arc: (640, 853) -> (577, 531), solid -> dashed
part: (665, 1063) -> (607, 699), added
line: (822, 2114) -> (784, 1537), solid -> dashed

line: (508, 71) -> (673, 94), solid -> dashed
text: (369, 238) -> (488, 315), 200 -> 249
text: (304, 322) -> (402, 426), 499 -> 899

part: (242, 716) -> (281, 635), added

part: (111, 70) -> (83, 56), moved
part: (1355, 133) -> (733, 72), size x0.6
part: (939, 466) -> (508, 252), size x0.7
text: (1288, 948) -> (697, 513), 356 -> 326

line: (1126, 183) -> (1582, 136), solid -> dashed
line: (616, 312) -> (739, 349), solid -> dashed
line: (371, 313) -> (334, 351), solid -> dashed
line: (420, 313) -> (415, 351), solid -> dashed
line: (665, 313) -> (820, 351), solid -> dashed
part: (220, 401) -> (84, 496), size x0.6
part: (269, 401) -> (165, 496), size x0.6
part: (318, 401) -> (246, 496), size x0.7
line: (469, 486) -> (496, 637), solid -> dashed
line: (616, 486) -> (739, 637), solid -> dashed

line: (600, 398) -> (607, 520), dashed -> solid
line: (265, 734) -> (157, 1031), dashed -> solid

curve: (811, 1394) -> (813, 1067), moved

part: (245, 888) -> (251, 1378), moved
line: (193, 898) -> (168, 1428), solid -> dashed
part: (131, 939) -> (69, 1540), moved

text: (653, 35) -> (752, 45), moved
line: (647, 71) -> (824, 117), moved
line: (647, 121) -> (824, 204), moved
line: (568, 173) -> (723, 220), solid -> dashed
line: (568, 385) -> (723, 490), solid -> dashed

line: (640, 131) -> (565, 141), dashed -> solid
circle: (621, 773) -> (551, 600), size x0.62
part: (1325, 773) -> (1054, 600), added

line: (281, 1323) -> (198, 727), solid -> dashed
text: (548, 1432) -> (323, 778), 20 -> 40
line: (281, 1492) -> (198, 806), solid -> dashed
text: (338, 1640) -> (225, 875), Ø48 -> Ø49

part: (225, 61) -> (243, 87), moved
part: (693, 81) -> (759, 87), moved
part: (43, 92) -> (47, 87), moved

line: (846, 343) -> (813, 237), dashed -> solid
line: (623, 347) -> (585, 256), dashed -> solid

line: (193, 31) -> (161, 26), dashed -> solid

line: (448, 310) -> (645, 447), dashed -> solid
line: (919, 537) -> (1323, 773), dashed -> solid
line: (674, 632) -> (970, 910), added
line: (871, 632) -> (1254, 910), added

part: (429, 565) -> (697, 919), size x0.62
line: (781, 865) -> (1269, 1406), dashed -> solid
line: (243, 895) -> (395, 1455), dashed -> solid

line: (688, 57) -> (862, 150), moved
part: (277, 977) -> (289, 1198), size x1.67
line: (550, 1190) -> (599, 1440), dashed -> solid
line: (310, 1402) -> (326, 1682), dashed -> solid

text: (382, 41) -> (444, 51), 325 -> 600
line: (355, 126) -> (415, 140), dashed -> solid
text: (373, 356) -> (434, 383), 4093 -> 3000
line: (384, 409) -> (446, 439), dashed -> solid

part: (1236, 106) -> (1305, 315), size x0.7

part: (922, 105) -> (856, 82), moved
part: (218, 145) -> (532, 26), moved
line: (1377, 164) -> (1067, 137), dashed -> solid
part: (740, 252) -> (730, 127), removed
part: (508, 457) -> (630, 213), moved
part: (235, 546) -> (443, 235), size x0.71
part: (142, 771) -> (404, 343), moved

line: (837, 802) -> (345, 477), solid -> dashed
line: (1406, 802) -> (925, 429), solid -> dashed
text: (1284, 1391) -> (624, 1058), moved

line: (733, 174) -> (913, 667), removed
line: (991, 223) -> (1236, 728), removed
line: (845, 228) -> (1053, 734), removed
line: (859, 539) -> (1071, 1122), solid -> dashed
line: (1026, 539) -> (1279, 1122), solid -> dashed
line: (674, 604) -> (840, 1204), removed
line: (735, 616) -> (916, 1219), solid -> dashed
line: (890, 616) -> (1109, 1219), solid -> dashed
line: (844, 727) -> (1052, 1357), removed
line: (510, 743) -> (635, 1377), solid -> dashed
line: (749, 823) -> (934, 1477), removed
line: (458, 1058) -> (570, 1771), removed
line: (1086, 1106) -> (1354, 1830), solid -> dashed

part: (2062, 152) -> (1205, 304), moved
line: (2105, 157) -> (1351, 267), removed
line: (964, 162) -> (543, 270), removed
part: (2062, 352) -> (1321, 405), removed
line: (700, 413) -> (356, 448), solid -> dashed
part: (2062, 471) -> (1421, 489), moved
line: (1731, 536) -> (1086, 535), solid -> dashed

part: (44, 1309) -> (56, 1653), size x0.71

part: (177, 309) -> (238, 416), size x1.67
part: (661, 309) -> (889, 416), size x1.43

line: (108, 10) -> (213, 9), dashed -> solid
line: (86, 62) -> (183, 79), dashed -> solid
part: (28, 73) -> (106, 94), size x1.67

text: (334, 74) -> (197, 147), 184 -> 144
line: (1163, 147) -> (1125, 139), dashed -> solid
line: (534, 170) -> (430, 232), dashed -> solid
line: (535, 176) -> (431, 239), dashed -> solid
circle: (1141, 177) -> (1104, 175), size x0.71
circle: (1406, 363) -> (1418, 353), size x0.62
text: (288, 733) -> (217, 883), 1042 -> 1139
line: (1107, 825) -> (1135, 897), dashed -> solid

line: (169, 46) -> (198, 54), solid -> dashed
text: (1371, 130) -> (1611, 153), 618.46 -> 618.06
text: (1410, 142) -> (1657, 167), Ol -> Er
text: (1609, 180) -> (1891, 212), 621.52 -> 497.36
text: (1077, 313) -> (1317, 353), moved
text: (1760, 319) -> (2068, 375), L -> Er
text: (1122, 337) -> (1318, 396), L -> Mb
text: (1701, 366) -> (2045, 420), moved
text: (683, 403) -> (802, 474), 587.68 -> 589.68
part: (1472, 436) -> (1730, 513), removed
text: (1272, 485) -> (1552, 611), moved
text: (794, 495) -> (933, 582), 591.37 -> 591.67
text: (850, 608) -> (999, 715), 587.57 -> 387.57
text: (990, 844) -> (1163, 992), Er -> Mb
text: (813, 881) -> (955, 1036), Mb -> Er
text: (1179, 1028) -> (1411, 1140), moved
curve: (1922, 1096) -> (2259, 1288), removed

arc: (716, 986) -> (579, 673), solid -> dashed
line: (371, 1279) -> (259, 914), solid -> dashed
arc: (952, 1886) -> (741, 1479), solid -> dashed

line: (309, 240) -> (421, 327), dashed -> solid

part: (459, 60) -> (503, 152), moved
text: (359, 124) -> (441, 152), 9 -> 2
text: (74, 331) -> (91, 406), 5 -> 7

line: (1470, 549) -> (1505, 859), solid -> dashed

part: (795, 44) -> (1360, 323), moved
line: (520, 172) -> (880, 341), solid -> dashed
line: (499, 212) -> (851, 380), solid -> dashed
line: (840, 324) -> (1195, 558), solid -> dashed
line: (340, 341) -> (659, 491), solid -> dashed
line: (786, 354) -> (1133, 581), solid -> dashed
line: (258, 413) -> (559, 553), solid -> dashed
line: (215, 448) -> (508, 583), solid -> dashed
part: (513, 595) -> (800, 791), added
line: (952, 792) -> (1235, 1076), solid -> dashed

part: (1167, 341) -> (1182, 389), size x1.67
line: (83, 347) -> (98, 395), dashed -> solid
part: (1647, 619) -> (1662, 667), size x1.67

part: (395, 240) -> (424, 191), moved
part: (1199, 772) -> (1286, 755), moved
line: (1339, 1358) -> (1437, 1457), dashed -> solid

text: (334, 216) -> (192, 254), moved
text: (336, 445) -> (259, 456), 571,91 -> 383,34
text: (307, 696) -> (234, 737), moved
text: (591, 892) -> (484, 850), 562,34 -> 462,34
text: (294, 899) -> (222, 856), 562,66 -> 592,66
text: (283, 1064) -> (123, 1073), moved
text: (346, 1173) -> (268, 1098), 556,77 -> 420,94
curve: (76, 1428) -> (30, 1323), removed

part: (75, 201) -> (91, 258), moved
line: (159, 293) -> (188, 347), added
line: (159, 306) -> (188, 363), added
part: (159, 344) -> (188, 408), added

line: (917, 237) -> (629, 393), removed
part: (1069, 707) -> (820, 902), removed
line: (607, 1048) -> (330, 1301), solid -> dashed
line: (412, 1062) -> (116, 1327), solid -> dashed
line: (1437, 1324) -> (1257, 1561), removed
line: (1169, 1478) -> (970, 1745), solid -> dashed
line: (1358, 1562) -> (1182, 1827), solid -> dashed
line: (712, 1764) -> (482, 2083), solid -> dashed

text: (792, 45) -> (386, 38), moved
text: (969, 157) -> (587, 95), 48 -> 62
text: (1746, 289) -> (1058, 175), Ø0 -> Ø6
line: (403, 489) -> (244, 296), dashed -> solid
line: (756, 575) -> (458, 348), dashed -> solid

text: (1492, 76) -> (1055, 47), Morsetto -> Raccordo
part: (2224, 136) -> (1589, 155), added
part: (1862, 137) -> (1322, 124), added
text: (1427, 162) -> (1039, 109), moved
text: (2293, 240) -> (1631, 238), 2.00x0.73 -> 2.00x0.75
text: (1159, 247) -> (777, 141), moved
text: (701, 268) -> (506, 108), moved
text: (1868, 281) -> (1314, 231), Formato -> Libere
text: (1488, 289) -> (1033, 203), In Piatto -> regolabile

● ● ●

Directions for this task >> Within the listing above, extract exactly the lines from the line with "text: (990, 844) -> (1163, 992), Er -> Mb" to the line with "line: (371, 1279)", the two named lines included, and no others.

Exercise response >>
text: (990, 844) -> (1163, 992), Er -> Mb
text: (813, 881) -> (955, 1036), Mb -> Er
text: (1179, 1028) -> (1411, 1140), moved
curve: (1922, 1096) -> (2259, 1288), removed

arc: (716, 986) -> (579, 673), solid -> dashed
line: (371, 1279) -> (259, 914), solid -> dashed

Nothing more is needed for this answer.